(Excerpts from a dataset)

+-------+

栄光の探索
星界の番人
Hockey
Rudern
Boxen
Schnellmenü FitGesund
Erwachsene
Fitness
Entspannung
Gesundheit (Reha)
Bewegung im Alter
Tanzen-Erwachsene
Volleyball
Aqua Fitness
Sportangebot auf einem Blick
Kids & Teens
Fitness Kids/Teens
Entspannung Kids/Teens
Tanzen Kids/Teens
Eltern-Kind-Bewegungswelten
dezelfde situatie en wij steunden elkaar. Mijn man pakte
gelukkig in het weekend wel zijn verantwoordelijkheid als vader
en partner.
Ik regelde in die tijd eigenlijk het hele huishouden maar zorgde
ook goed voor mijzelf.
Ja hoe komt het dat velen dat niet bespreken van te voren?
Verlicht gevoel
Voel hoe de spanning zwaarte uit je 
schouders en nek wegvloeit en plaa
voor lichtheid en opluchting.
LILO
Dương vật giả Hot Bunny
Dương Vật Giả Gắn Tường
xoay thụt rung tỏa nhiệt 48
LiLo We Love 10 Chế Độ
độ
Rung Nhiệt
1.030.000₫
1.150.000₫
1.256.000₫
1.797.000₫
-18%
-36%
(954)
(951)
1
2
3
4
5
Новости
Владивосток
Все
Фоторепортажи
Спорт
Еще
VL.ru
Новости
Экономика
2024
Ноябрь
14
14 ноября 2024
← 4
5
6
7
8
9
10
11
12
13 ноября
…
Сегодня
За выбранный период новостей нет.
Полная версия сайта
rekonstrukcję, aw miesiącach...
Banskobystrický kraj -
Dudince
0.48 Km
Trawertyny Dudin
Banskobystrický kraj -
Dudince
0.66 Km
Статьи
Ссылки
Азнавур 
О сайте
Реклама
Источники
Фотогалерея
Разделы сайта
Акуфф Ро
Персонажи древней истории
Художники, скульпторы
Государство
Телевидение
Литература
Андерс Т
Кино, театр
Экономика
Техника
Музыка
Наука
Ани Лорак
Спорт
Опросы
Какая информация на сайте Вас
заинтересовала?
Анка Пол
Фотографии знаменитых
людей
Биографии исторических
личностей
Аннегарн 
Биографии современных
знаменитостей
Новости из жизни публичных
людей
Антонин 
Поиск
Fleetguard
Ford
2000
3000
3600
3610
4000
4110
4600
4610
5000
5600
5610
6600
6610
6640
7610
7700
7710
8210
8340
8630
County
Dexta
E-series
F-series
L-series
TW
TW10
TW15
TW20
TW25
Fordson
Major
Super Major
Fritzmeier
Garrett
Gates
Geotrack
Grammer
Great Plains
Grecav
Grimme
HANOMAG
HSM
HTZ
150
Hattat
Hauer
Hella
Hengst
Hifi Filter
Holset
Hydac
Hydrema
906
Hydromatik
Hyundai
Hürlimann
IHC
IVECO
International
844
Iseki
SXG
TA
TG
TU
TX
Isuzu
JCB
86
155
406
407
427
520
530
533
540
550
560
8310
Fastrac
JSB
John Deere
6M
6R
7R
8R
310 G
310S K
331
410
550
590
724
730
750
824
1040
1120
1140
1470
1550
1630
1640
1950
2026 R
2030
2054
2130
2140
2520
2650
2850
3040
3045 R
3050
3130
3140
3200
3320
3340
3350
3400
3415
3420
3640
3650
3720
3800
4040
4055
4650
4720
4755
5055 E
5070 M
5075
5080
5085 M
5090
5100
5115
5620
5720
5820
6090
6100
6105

+-------+

### YOUR GOAL
Retype all the data exactly, line for line.

### WRITTEN RESPONSE
栄光の探索
星界の番人
Hockey
Rudern
Boxen
Schnellmenü FitGesund
Erwachsene
Fitness
Entspannung
Gesundheit (Reha)
Bewegung im Alter
Tanzen-Erwachsene
Volleyball
Aqua Fitness
Sportangebot auf einem Blick
Kids & Teens
Fitness Kids/Teens
Entspannung Kids/Teens
Tanzen Kids/Teens
Eltern-Kind-Bewegungswelten
dezelfde situatie en wij steunden elkaar. Mijn man pakte
gelukkig in het weekend wel zijn verantwoordelijkheid als vader
en partner.
Ik regelde in die tijd eigenlijk het hele huishouden maar zorgde
ook goed voor mijzelf.
Ja hoe komt het dat velen dat niet bespreken van te voren?
Verlicht gevoel
Voel hoe de spanning zwaarte uit je 
schouders en nek wegvloeit en plaa
voor lichtheid en opluchting.
LILO
Dương vật giả Hot Bunny
Dương Vật Giả Gắn Tường
xoay thụt rung tỏa nhiệt 48
LiLo We Love 10 Chế Độ
độ
Rung Nhiệt
1.030.000₫
1.150.000₫
1.256.000₫
1.797.000₫
-18%
-36%
(954)
(951)
1
2
3
4
5
Новости
Владивосток
Все
Фоторепортажи
Спорт
Еще
VL.ru
Новости
Экономика
2024
Ноябрь
14
14 ноября 2024
← 4
5
6
7
8
9
10
11
12
13 ноября
…
Сегодня
За выбранный период новостей нет.
Полная версия сайта
rekonstrukcję, aw miesiącach...
Banskobystrický kraj -
Dudince
0.48 Km
Trawertyny Dudin
Banskobystrický kraj -
Dudince
0.66 Km
Статьи
Ссылки
Азнавур 
О сайте
Реклама
Источники
Фотогалерея
Разделы сайта
Акуфф Ро
Персонажи древней истории
Художники, скульпторы
Государство
Телевидение
Литература
Андерс Т
Кино, театр
Экономика
Техника
Музыка
Наука
Ани Лорак
Спорт
Опросы
Какая информация на сайте Вас
заинтересовала?
Анка Пол
Фотографии знаменитых
людей
Биографии исторических
личностей
Аннегарн 
Биографии современных
знаменитостей
Новости из жизни публичных
людей
Антонин 
Поиск
Fleetguard
Ford
2000
3000
3600
3610
4000
4110
4600
4610
5000
5600
5610
6600
6610
6640
7610
7700
7710
8210
8340
8630
County
Dexta
E-series
F-series
L-series
TW
TW10
TW15
TW20
TW25
Fordson
Major
Super Major
Fritzmeier
Garrett
Gates
Geotrack
Grammer
Great Plains
Grecav
Grimme
HANOMAG
HSM
HTZ
150
Hattat
Hauer
Hella
Hengst
Hifi Filter
Holset
Hydac
Hydrema
906
Hydromatik
Hyundai
Hürlimann
IHC
IVECO
International
844
Iseki
SXG
TA
TG
TU
TX
Isuzu
JCB
86
155
406
407
427
520
530
533
540
550
560
8310
Fastrac
JSB
John Deere
6M
6R
7R
8R
310 G
310S K
331
410
550
590
724
730
750
824
1040
1120
1140
1470
1550
1630
1640
1950
2026 R
2030
2054
2130
2140
2520
2650
2850
3040
3045 R
3050
3130
3140
3200
3320
3340
3350
3400
3415
3420
3640
3650
3720
3800
4040
4055
4650
4720
4755
5055 E
5070 M
5075
5080
5085 M
5090
5100
5115
5620
5720
5820
6090
6100
6105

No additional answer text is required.